By Sara Duris
Q. I don’t understand how my recent hospital stay wasn’t a full admission and why Medicare won’t cover all the charges? I was in a room there over three days, but they said I didn’t meet inpatient criteria. What is going on?
A. Having an inpatient admission to a hospital versus being placed on observation services, or status, has been a confusing situation for a while now. Observation services are short-term outpatient services received when you are in the hospital for monitoring purposes and/or to determine whether you should be admitted as an inpatient. It is important to understand that if you are receiving observation services (sometimes referred to as observation status), you have not been formally admitted to the hospital as an inpatient, even if you are given a room or stay overnight.
Outpatients can stay for multiple days and nights in hospital beds and receive medical and nursing care, diagnostic tests, treatments, medications, and food, just as inpatients do. A hospital that classifies a Medicare beneficiary under observation status bills Medicare Part B (outpatient care) for services rendered instead of Part A (inpatient care). Depending on how long they stay in the hospital and what services they receive, these patients might end up with higher cost sharing than they would have under Part A. In addition, Medicare only covers a post-hospitalization stay in a Skilled Nursing Facility (SNF) if someone has been a hospital inpatient for three days.
It is important to understand the specific guidelines that hospitals must follow when classifying a patient’s stay as either observation or inpatient. Observation status involves short-term monitoring to decide whether inpatient admission is necessary. Criteria for observation include anticipation of improvement within 24-48 hours, less severe symptoms, and the need for further diagnostic tests. Inpatient status is assigned for more intensive care and longer stay requirements. These classifications ensure appropriate medical care and accurate billing but can result in some surprises for patients if you’re not well-informed.
If you are under observation services for more than 24 hours, the hospital must notify you that you are an outpatient, not an inpatient. Patients and their family / advocates need to check on the patient’s status in the hospital each day. Hospitals must use the Medicare Outpatient Observation Notice (MOON.) The MOON tells you why you are an outpatient (in a hospital or critical access hospital) getting observation services and how it affects what you pay in the hospital and for care after you leave.
But the MOON doesn’t give instructions on how to appeal patient status; that’s because before this year, such appeals were not allowed under Medicare. However, as of October 2024, the ability to appeal patient status has changed, this according to an article in the Medicare Messenger, Spring 2025 edition, by Brandy Bauer, Joint SMP & SHIP Centers Director. The change is due to a class action lawsuit that resulted in the Centers for Medicare & Medicaid Services (CMS) being ordered to create an appeals process for a select group of beneficiaries.

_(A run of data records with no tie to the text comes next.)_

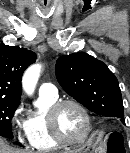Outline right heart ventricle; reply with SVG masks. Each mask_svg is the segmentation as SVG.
Segmentation results:
<instances>
[{
  "label": "right heart ventricle",
  "instance_id": "1",
  "mask_svg": "<svg viewBox=\"0 0 130 153\" xmlns=\"http://www.w3.org/2000/svg\"><path fill=\"white\" fill-rule=\"evenodd\" d=\"M57 99V96L39 95L37 109L31 112L27 119L26 136L34 151L49 152L59 148V144L50 135L47 125L48 110Z\"/></svg>",
  "mask_w": 130,
  "mask_h": 153
}]
</instances>
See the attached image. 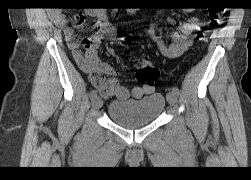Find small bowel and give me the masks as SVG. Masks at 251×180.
<instances>
[{
	"label": "small bowel",
	"instance_id": "small-bowel-1",
	"mask_svg": "<svg viewBox=\"0 0 251 180\" xmlns=\"http://www.w3.org/2000/svg\"><path fill=\"white\" fill-rule=\"evenodd\" d=\"M86 14L94 17L97 23L95 33L83 42V51L80 49L81 40L69 25L66 16L56 13L54 21L63 30L73 59L88 74L91 84L99 91L101 96L104 98L116 97L118 100H126L130 96L134 99H140L153 93V85H143L129 91L124 85L119 83L114 77V68L110 64L100 60L96 54L100 42L106 37L114 36L115 28L104 10L90 9L86 11ZM199 24L198 17H189L180 23L178 29L171 34L170 43H166L157 34L155 23L150 26L148 34L157 44L160 53L172 59L181 56L191 46L192 40L190 36L198 29Z\"/></svg>",
	"mask_w": 251,
	"mask_h": 180
}]
</instances>
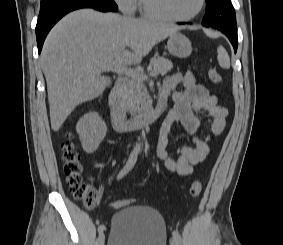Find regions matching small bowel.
<instances>
[{
	"instance_id": "1",
	"label": "small bowel",
	"mask_w": 283,
	"mask_h": 245,
	"mask_svg": "<svg viewBox=\"0 0 283 245\" xmlns=\"http://www.w3.org/2000/svg\"><path fill=\"white\" fill-rule=\"evenodd\" d=\"M181 85L184 90L179 89ZM161 94L171 99L174 107L160 129L157 157L169 171L190 175L208 156L210 142L223 133L228 110L188 71L167 76ZM175 124L192 136L193 146L172 144L170 134Z\"/></svg>"
}]
</instances>
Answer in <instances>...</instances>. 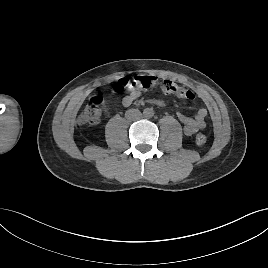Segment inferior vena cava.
Masks as SVG:
<instances>
[{
  "mask_svg": "<svg viewBox=\"0 0 268 268\" xmlns=\"http://www.w3.org/2000/svg\"><path fill=\"white\" fill-rule=\"evenodd\" d=\"M132 114H134V116H131ZM141 116V113L138 110H129L126 113V118L128 119H139Z\"/></svg>",
  "mask_w": 268,
  "mask_h": 268,
  "instance_id": "inferior-vena-cava-1",
  "label": "inferior vena cava"
}]
</instances>
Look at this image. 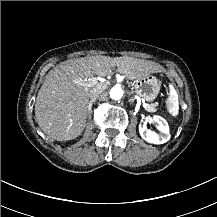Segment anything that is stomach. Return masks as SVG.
Wrapping results in <instances>:
<instances>
[{"label":"stomach","instance_id":"stomach-1","mask_svg":"<svg viewBox=\"0 0 217 217\" xmlns=\"http://www.w3.org/2000/svg\"><path fill=\"white\" fill-rule=\"evenodd\" d=\"M160 88L161 82L152 74L137 80L135 83L136 93L147 100L155 99L159 94Z\"/></svg>","mask_w":217,"mask_h":217}]
</instances>
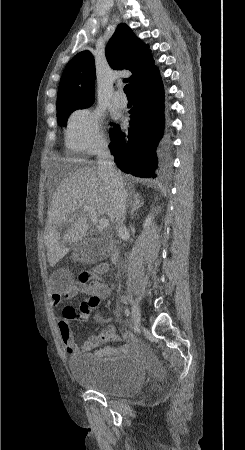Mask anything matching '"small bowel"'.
I'll return each mask as SVG.
<instances>
[{"label":"small bowel","mask_w":245,"mask_h":450,"mask_svg":"<svg viewBox=\"0 0 245 450\" xmlns=\"http://www.w3.org/2000/svg\"><path fill=\"white\" fill-rule=\"evenodd\" d=\"M94 289L92 299L98 301L103 300L108 297L111 286L103 282L99 279V277L94 274ZM76 287L72 286L68 289V291L64 294H52L50 303L52 306H58L63 298H71L76 293ZM79 319L84 322H89L91 320V311L83 309L81 304L79 311ZM120 317L121 314L117 313ZM60 336L66 347V351L71 355H78L85 352L95 351L97 354H111V355H120L126 351H128L131 347H136L138 342L133 335H126L127 345L120 347H105L104 349L98 350V346L102 343V339L98 335L88 336L81 343H76L71 334L70 324L68 321H61L59 324ZM114 331V329H112Z\"/></svg>","instance_id":"c3829d8e"}]
</instances>
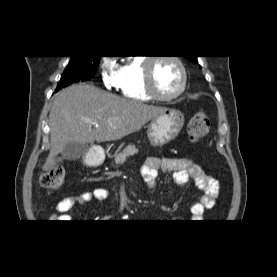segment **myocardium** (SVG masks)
<instances>
[{
    "mask_svg": "<svg viewBox=\"0 0 277 277\" xmlns=\"http://www.w3.org/2000/svg\"><path fill=\"white\" fill-rule=\"evenodd\" d=\"M159 59H169L177 64L181 73V85L177 92L172 95L164 96L161 95L155 87L154 75H153V64ZM188 75L187 70L182 60L175 55H166L164 57H151L145 60L144 63V88L145 91L153 98L159 101H171L178 98L184 93L187 87Z\"/></svg>",
    "mask_w": 277,
    "mask_h": 277,
    "instance_id": "myocardium-1",
    "label": "myocardium"
}]
</instances>
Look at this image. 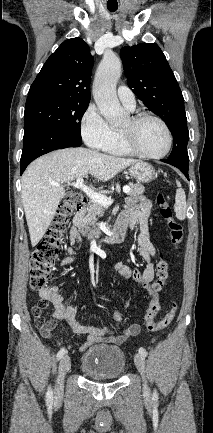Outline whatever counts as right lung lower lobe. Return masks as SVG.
Segmentation results:
<instances>
[{"label":"right lung lower lobe","mask_w":213,"mask_h":433,"mask_svg":"<svg viewBox=\"0 0 213 433\" xmlns=\"http://www.w3.org/2000/svg\"><path fill=\"white\" fill-rule=\"evenodd\" d=\"M81 141L44 124L32 123L25 126L23 151L20 160L21 174L35 158L56 149L79 147Z\"/></svg>","instance_id":"obj_1"}]
</instances>
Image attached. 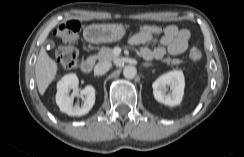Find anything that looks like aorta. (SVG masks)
Instances as JSON below:
<instances>
[{
	"label": "aorta",
	"instance_id": "1",
	"mask_svg": "<svg viewBox=\"0 0 244 157\" xmlns=\"http://www.w3.org/2000/svg\"><path fill=\"white\" fill-rule=\"evenodd\" d=\"M137 70L134 66L128 65L123 69V75L127 79H133L136 76Z\"/></svg>",
	"mask_w": 244,
	"mask_h": 157
}]
</instances>
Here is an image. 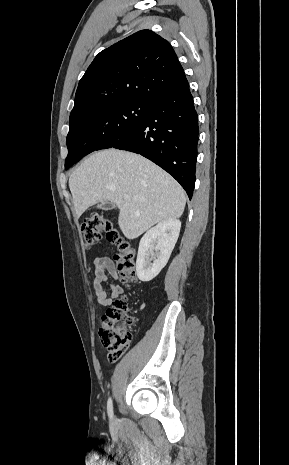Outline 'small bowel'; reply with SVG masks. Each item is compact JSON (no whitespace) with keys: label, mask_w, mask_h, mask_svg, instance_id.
<instances>
[{"label":"small bowel","mask_w":289,"mask_h":465,"mask_svg":"<svg viewBox=\"0 0 289 465\" xmlns=\"http://www.w3.org/2000/svg\"><path fill=\"white\" fill-rule=\"evenodd\" d=\"M95 279L93 290L100 306H109L113 300L123 294V288L109 283V277L118 278L117 267L112 259L107 256H99L94 261ZM109 286L110 292L104 287Z\"/></svg>","instance_id":"obj_1"}]
</instances>
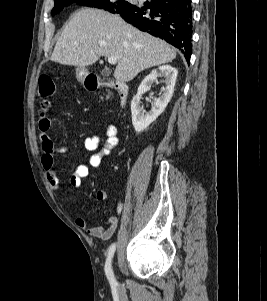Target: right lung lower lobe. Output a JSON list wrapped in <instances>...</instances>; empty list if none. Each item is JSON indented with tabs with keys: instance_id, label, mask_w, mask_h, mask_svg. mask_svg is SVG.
<instances>
[{
	"instance_id": "98d812e1",
	"label": "right lung lower lobe",
	"mask_w": 267,
	"mask_h": 301,
	"mask_svg": "<svg viewBox=\"0 0 267 301\" xmlns=\"http://www.w3.org/2000/svg\"><path fill=\"white\" fill-rule=\"evenodd\" d=\"M138 29L164 39L184 53L189 62L192 44L191 0H147L118 13Z\"/></svg>"
}]
</instances>
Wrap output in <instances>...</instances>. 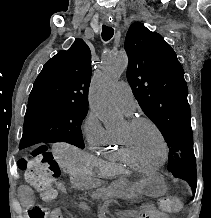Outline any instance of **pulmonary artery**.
Returning a JSON list of instances; mask_svg holds the SVG:
<instances>
[{
  "mask_svg": "<svg viewBox=\"0 0 211 218\" xmlns=\"http://www.w3.org/2000/svg\"><path fill=\"white\" fill-rule=\"evenodd\" d=\"M114 96L116 103L125 113H133L135 101L132 89L128 84L119 82L115 87Z\"/></svg>",
  "mask_w": 211,
  "mask_h": 218,
  "instance_id": "obj_1",
  "label": "pulmonary artery"
}]
</instances>
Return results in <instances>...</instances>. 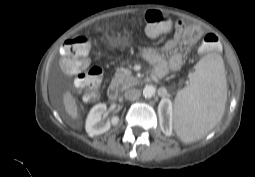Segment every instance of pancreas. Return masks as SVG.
Listing matches in <instances>:
<instances>
[{
    "instance_id": "pancreas-1",
    "label": "pancreas",
    "mask_w": 255,
    "mask_h": 177,
    "mask_svg": "<svg viewBox=\"0 0 255 177\" xmlns=\"http://www.w3.org/2000/svg\"><path fill=\"white\" fill-rule=\"evenodd\" d=\"M139 80L133 77L130 72L119 71L112 78L111 85L121 91L135 86Z\"/></svg>"
}]
</instances>
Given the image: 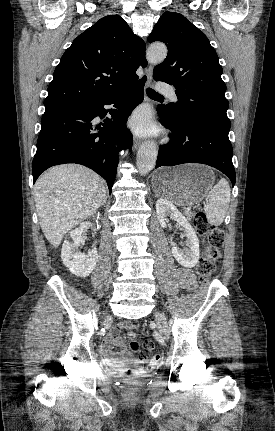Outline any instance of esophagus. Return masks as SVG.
I'll use <instances>...</instances> for the list:
<instances>
[{"label": "esophagus", "instance_id": "1", "mask_svg": "<svg viewBox=\"0 0 275 431\" xmlns=\"http://www.w3.org/2000/svg\"><path fill=\"white\" fill-rule=\"evenodd\" d=\"M145 76H146L145 86L149 87L150 84H151V80H152V67L151 66H149L145 70ZM140 145H141V140L138 139V138H134V140H133V147H134V149H137Z\"/></svg>", "mask_w": 275, "mask_h": 431}]
</instances>
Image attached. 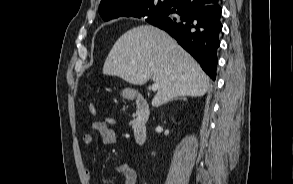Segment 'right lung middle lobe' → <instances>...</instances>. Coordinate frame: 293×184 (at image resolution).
<instances>
[{
	"label": "right lung middle lobe",
	"mask_w": 293,
	"mask_h": 184,
	"mask_svg": "<svg viewBox=\"0 0 293 184\" xmlns=\"http://www.w3.org/2000/svg\"><path fill=\"white\" fill-rule=\"evenodd\" d=\"M163 16V11L161 10H156V9H149V10H146L144 12H140L138 13L135 17H147V21H150V20H155V19H160L162 18Z\"/></svg>",
	"instance_id": "obj_1"
}]
</instances>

While individuals initially classified as outpatient or observation status still cannot appeal their status, individuals who were admitted to the hospital as inpatients but later had their stay reclassified as outpatients, under observation status, are allowed to appeal. This federal court decision impacts beneficiaries back to January 1, 2009, up through February 14, 2025. Beneficiaries who wish to file a Retrospective Appeal must meet the following conditions:
- Have had their stay reclassified from inpatient to observation AND
- Have received a notice (either MOON or Medicare Summary Notice) that their hospital stay was not covered by Part A AND
- EITHER were not enrolled in Part B at the time of hospitalization OR
- Stayed in the hospital for at least three days (but not as an inpatient) and were admitted to a SNF/nursing home within 30 days of hospital discharge.
Documentation will be required to support the initial inpatient status. Successful appellants may be able to get a refund for payment of out-of-pocket SNF services, however, retrospective appeals only apply to payment of services rendered; if a beneficiary had their patient status reclassified and chose not to seek post-hospital care in a SNF because it wasn’t covered under Part A, that would not qualify for an appeal.
Prospective Appeals started February 14, 2025, and are intended for people in the hospital who wish to appeal their reclassification from inpatient to observation status. Similar to retrospective appeals, beneficiaries filing prospective appeals also have to meet the same requirements regarding reclassification of inpatient status to outpatient and either:
- Spend at least three consecutive days in the hospital (not counting the day of discharge) but be an inpatient for fewer than three days OR
- Are not enrolled in Part B at the time of hospitalization.
CMS has created a new notice (different from the MOON) for hospitals to give patients whose inpatient stay is being reclassified. The Medicare Change of Status Notice (MCSN) includes appeals rights and instructions. Two important caveats for the new appeals are that both retrospective and prospective appeals are only available to beneficiaries enrolled in Original Medicare during their hospitalization, not to those in Medicare Advantage plans. Additionally, there is a deadline for the retrospective appeals which is January 2, 2026. Prospective appeals will be permanent.